Thursday, December 6, 2007

More bad news for Africa’s cotton farmers: Plunging dollar

VOA recently reported that cotton production for Sofitex, Burkina Faso’s largest cotton company, is far below expectations. Poor rains are to blame, but Sofitex officials call it a wasted opportunity. With world cotton prices on the rise, the company, which controls 85 percent of Burkina Faso’s cotton industry, will only bring in 380,000 tons of cotton, well below the estimated 600,000 tons.

Cotton executives across the continent have long pointed a finger at U.S. cotton subsidies for depressing world prices. With worldwide cotton demand increasing and supplies decreasing, cotton farmers could expect high prices for the next year. However, the weakening dollar could dampen those predictions, according to Bloomberg News.

Cotton prices have increased 13 percent this year, but the gap between the Euro-pegged CFA and the falling dollar has largely offset those benefits. The CFA is the currency of former French colonies in West Africa, including Senegal, Burkina Faso, Cote d’Ivoire, Mali and Benin, all cotton producing countries. Cotton accounts for 5 to 8 percent of GDP across West Africa.

Cotton from companies like Burkina Faso's Sofitex and Cameroon's Sodecoton is bought and sold on the world market in U.S. dollars. Farmers are paid in CFA francs, the euro-pegged local currency of 14 western and central African countries. Compared with a year ago, the dollars their crops fetch in world markets buy about 9 percent fewer CFA francs for food and shelter.

Most of the region's ``cotton producers are now on the verge of operating at a loss and sinking into debt,'' Alby wrote in the October issue of the Paris-based bank's Conjoncture publication. ``Meanwhile, the main ginning and marketing companies have chalked up heavy losses over the last two seasons, of which a large part has been supported by the government.''

The CFA franc has followed the euro up about 57 percent against the dollar since U.S. President George W. Bush took office in January 2001 as investors seek better returns outside the U.S.

The dollar's decline has been a boon to U.S. exporters, including Nike Inc. and Colgate-Palmolive Co. and helped narrow the U.S. trade deficit 0.6 percent in September.

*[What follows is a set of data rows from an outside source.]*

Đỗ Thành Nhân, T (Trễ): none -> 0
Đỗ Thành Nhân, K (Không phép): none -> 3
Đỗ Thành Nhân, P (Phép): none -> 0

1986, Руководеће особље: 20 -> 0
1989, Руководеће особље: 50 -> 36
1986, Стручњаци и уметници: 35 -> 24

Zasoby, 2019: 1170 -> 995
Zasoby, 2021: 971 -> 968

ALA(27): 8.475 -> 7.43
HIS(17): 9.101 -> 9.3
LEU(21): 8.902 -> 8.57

For people in the poorest countries, a shift in the exchange rate can eliminate a month's food, says Daniel Sumner, an economist at the University of California, Davis, who wrote a study on cotton subsidies for Oxfam America, a Boston-based aid group.

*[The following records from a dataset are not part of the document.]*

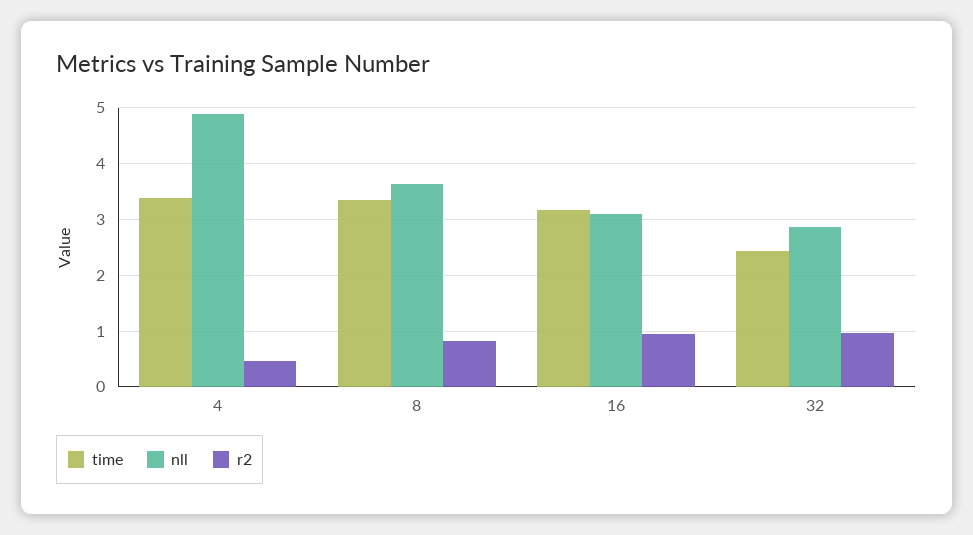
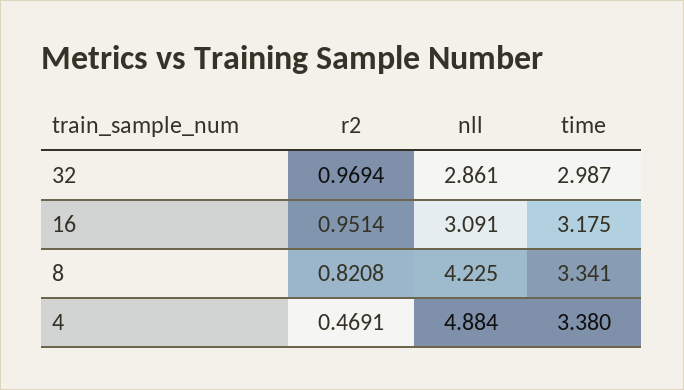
nll, 8: 3.6 -> 4.225
time, 32: 2.4 -> 2.987

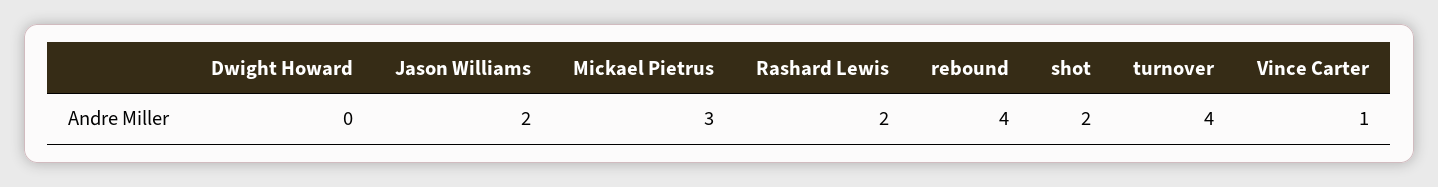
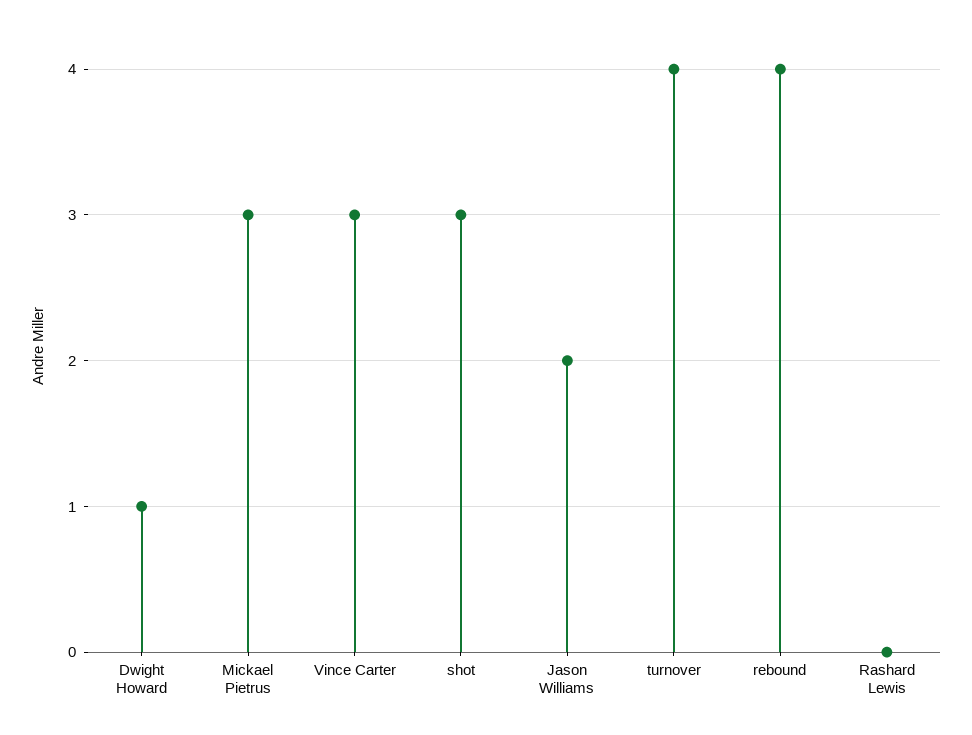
Dwight Howard: 0 -> 1
Rashard Lewis: 2 -> 0
shot: 2 -> 3
Vince Carter: 1 -> 3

Fifty dollars can be ``enough to feed a child for a year,'' he said. ``It's enough to pay the school fees for three to four children.''

Payments to farmers from cotton companies in western Africa have fallen an average 15 percent since 2004, International Cotton Advisory Committee data show. Production in western and central Africa may decline 21 percent this year, according to Dagris SA, a Paris-based company owned by the French government that holds stakes in African, Asian and Latin American cotton producers.